JsonUtility でどうしても Dictionary を使いたい時
- 参考
シリアライズのタイミングで以下のコールバックを受け取ることができるため、これを利用してデータを詰める処理を書く事ができるようです。
JsonUtility のメリット
パフォーマンス面で他の JSON パーサよりも優れている
JsonUtilityは(機能は .NET JSON より少ないですが)、よく使用されている .NET JSON よりも著しく早いことが、ベンチマークテストで示されています。
GCメモリの使用が、以下のように最小に抑えられています。
- ToJson()は、返されたストリングにのみ GC メモリをアロケーションします。
- FromJson()は、返されたオブジェクトにのみ GC メモリをアロケーションします。必要な場合は、サブオブジェクトも同様です (例えば、配列を含むオブジェクトをデシリアライズする場合、GC メモリは配列にアロケーションされます)。

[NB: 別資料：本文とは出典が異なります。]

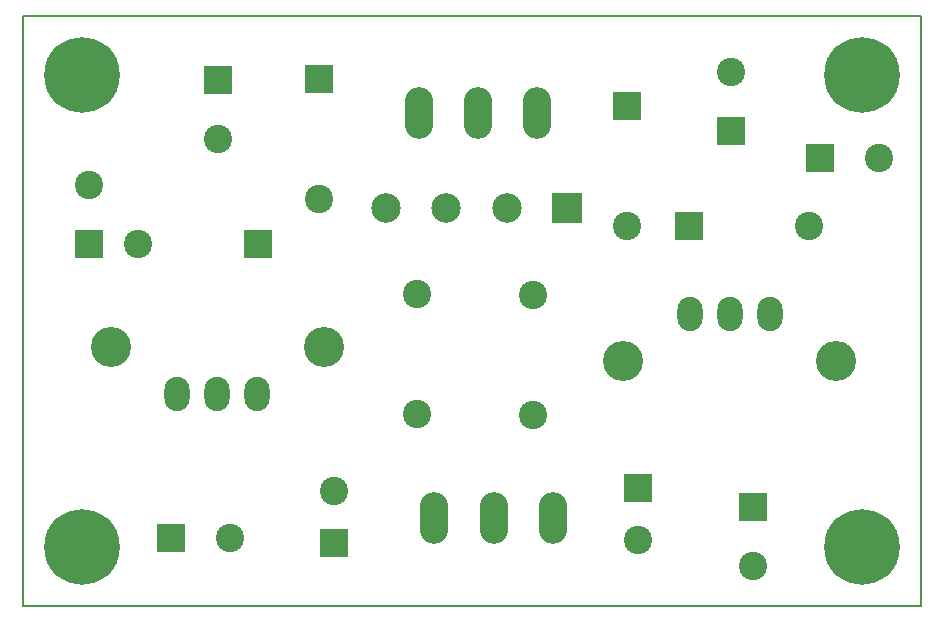
<source format=gbr>
G04 #@! TF.FileFunction,Soldermask,Bot*
%FSLAX46Y46*%
G04 Gerber Fmt 4.6, Leading zero omitted, Abs format (unit mm)*
G04 Created by KiCad (PCBNEW 4.0.7+dfsg1-1~bpo9+1) date Tue Mar 20 02:19:58 2018*
%MOMM*%
%LPD*%
G01*
G04 APERTURE LIST*
%ADD10C,0.100000*%
%ADD11C,0.150000*%
%ADD12R,2.400000X2.400000*%
%ADD13C,2.400000*%
%ADD14O,2.144980X2.899360*%
%ADD15O,2.147520X2.899360*%
%ADD16C,3.400000*%
%ADD17R,2.400000X2.398980*%
%ADD18R,2.398980X2.400000*%
%ADD19O,2.381200X4.362400*%
%ADD20R,2.500000X2.500000*%
%ADD21C,2.500000*%
%ADD22C,6.400000*%
G04 APERTURE END LIST*
D10*
D11*
X76000000Y0D02*
X76000000Y-50000000D01*
X0Y-50000000D02*
X76000000Y-50000000D01*
X0Y0D02*
X0Y-50000000D01*
X0Y0D02*
X76000000Y0D01*
D12*
X12526000Y-44196000D03*
D13*
X17526000Y-44196000D03*
D14*
X19812000Y-32004000D03*
D15*
X16412000Y-32004000D03*
X13012000Y-32004000D03*
D16*
X25412000Y-28004000D03*
X7412000Y-28004000D03*
D13*
X9690000Y-19350000D03*
D17*
X19850000Y-19350000D03*
D12*
X16508000Y-5466000D03*
D13*
X16508000Y-10466000D03*
D12*
X59908000Y-9766000D03*
D13*
X59908000Y-4766000D03*
D14*
X56400000Y-25210000D03*
D15*
X59800000Y-25210000D03*
X63200000Y-25210000D03*
D16*
X50800000Y-29210000D03*
X68800000Y-29210000D03*
D13*
X66518000Y-17816000D03*
D17*
X56358000Y-17816000D03*
D13*
X51108000Y-17816000D03*
D18*
X51108000Y-7656000D03*
D13*
X25008000Y-15516000D03*
D18*
X25008000Y-5356000D03*
D19*
X43508000Y-8216000D03*
X38508000Y-8216000D03*
X33508000Y-8216000D03*
X34808000Y-42566000D03*
X39808000Y-42566000D03*
X44808000Y-42566000D03*
D20*
X46008000Y-16266000D03*
D21*
X40908000Y-16266000D03*
X30708000Y-16266000D03*
X35808000Y-16266000D03*
D12*
X67458000Y-12016000D03*
D13*
X72458000Y-12016000D03*
D12*
X5550000Y-19350000D03*
D13*
X5550000Y-14350000D03*
D12*
X52058000Y-40016000D03*
D13*
X52058000Y-44416000D03*
D12*
X26308000Y-44666000D03*
D13*
X26308000Y-40266000D03*
X33358000Y-23556000D03*
X33358000Y-33716000D03*
X43108000Y-23656000D03*
X43108000Y-33816000D03*
D12*
X61808000Y-41566000D03*
D13*
X61808000Y-46566000D03*
D22*
X71000000Y-5000000D03*
X71000000Y-45000000D03*
X5000000Y-45000000D03*
X5000000Y-5000000D03*
M02*

</source>
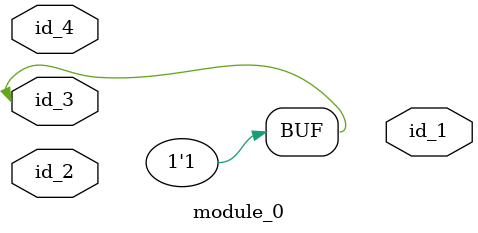
<source format=v>
module module_0 (
    id_1,
    id_2,
    id_3,
    id_4
);
  inout id_4;
  inout id_3;
  inout id_2;
  output id_1;
  assign id_3 = 1;
endmodule

</source>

- FromJsonOverwrite()は、書き込まれたフィールド (例えば、ストリングと配列) に必要な場合にのみ GC メモリをアロケーションします。JSON に上書きされたすべてのフィールドが値型の場合は、GC メモリはアロケーションされません。
通常、JSON パーサを使うと対象の JSON がすべてメモリに展開されてしまいますが、JsonUtility ではその点を考慮されているようですね。 ( Serializable
を指定しなければいけない分、この恩恵を受けられるのだろうと思っています)
Unite 2016 のセッション でも、通常の JSON パーサはリフレクションを多用しているため、重くなってしまうので、 JsonUtility を使ってみて欲しいという話がありました。
バックグラウンドスレッドでの呼び出しが可能
JsonUtility API はバックグラウンドスレッドで処理することが可能です。他のマルチスレッドコードの場合と同様に、一方でシリアライズ/デシリアライズを行っている間に、他のスレッド上のオブジェクトにアクセスしたり変えたりしないように注意してください。
Unity のほとんどの API はメインスレッドから呼び出す必要がありますが、 JsonUtility はバックグラウンドで呼び出せる様です。
これなら、JSON データを扱う処理をすべてバックグラウンドに移せますね。
まとめ
今まで使っていた JSON パーサ (MiniJSON) ではどんなデータでも Dictionary にできる反面、メモリ使用量などの問題がありました。
JsonUtility を使うことでこの問題に対応出来ますが、事前に JSON 形式を定義しておく必要があります。
MiniJSON と JsonUtility でそれぞれ JSON の扱い方や、API インターフェースもかなり異なるため、上記を参考に、色んな形式の JSON を扱ってみてください。